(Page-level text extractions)
"""
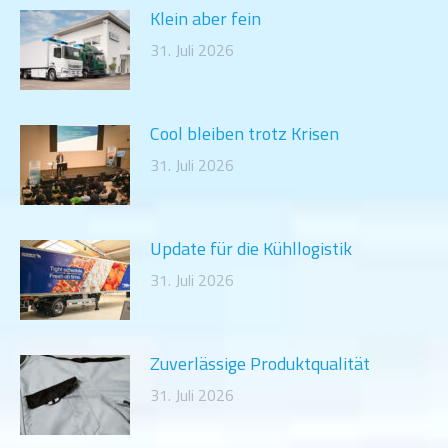
Klein aber fein
31. Juli 2026
Cool bleiben trotz Krisen
31. Juli 2026
Update für die Kühllogistik
31. Juli 2026
Zuverlässige Produktqualität
31. Juli 2026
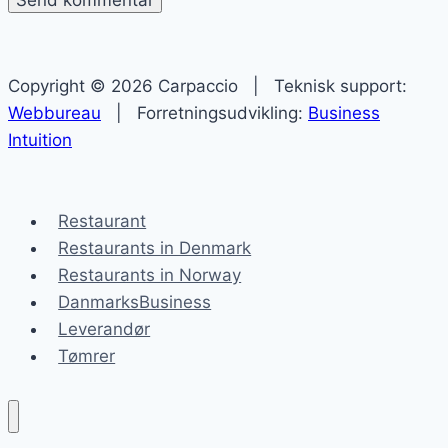
Copyright © 2026 Carpaccio | Teknisk support:
Webbureau
| Forretningsudvikling:
Business
Intuition
Restaurant
Restaurants in Denmark
Restaurants in Norway
DanmarksBusiness
Leverandør
Tømrer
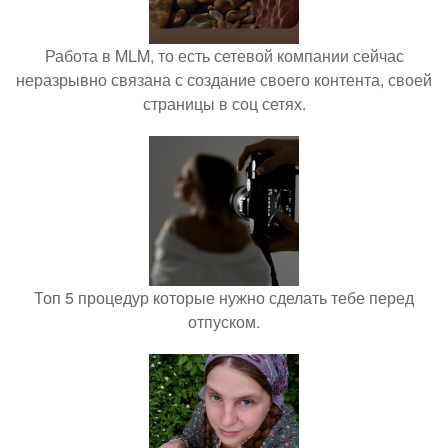
Работа в MLM, то есть сетевой компании сейчас
неразрывно связана с создание своего контента, своей
страницы в соц сетях.
Топ 5 процедур которые нужно сделать тебе перед
отпуском.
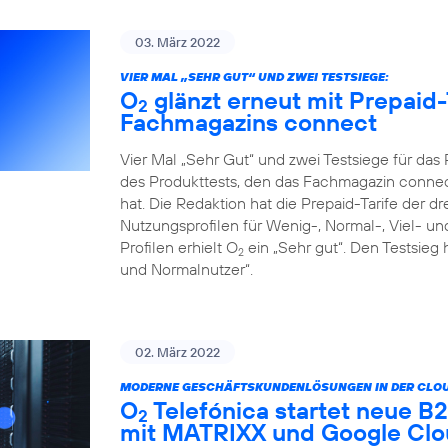
03. März 2022
VIER MAL „SEHR GUT“ UND ZWEI TESTSIEGE:
O
glänzt erneut mit Prepaid-
2
Fachmagazins connect
Vier Mal „Sehr Gut“ und zwei Testsiege für da
des Produkttests, den das Fachmagazin connect
hat. Die Redaktion hat die Prepaid-Tarife der d
Nutzungsprofilen für Wenig-, Normal-, Viel- un
Profilen erhielt O
ein „Sehr gut“. Den Testsieg 
2
und Normalnutzer“.
02. März 2022
MODERNE GESCHÄFTSKUNDENLÖSUNGEN IN DER CLOU
O
Telefónica startet neue 
2
mit MATRIXX und Google Cl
"""
Work order:
Write out the text of all the records again, substituting "1. August 2026" for every occurrence of "31. Juli 2026" and changing nothing else. Omit the pictures.

Expected answer:
Klein aber fein
1. August 2026
Cool bleiben trotz Krisen
1. August 2026
Update für die Kühllogistik
1. August 2026
Zuverlässige Produktqualität
1. August 2026
Copyright © 2026 Carpaccio | Teknisk support:
Webbureau
| Forretningsudvikling:
Business
Intuition
Restaurant
Restaurants in Denmark
Restaurants in Norway
DanmarksBusiness
Leverandør
Tømrer
Работа в MLM, то есть сетевой компании сейчас
неразрывно связана с создание своего контента, своей
страницы в соц сетях.
Топ 5 процедур которые нужно сделать тебе перед
отпуском.
03. März 2022
VIER MAL „SEHR GUT“ UND ZWEI TESTSIEGE:
O
glänzt erneut mit Prepaid-
2
Fachmagazins connect
Vier Mal „Sehr Gut“ und zwei Testsiege für da
des Produkttests, den das Fachmagazin connect
hat. Die Redaktion hat die Prepaid-Tarife der d
Nutzungsprofilen für Wenig-, Normal-, Viel- un
Profilen erhielt O
ein „Sehr gut“. Den Testsieg 
2
und Normalnutzer“.
02. März 2022
MODERNE GESCHÄFTSKUNDENLÖSUNGEN IN DER CLOU
O
Telefónica startet neue 
2
mit MATRIXX und Google Cl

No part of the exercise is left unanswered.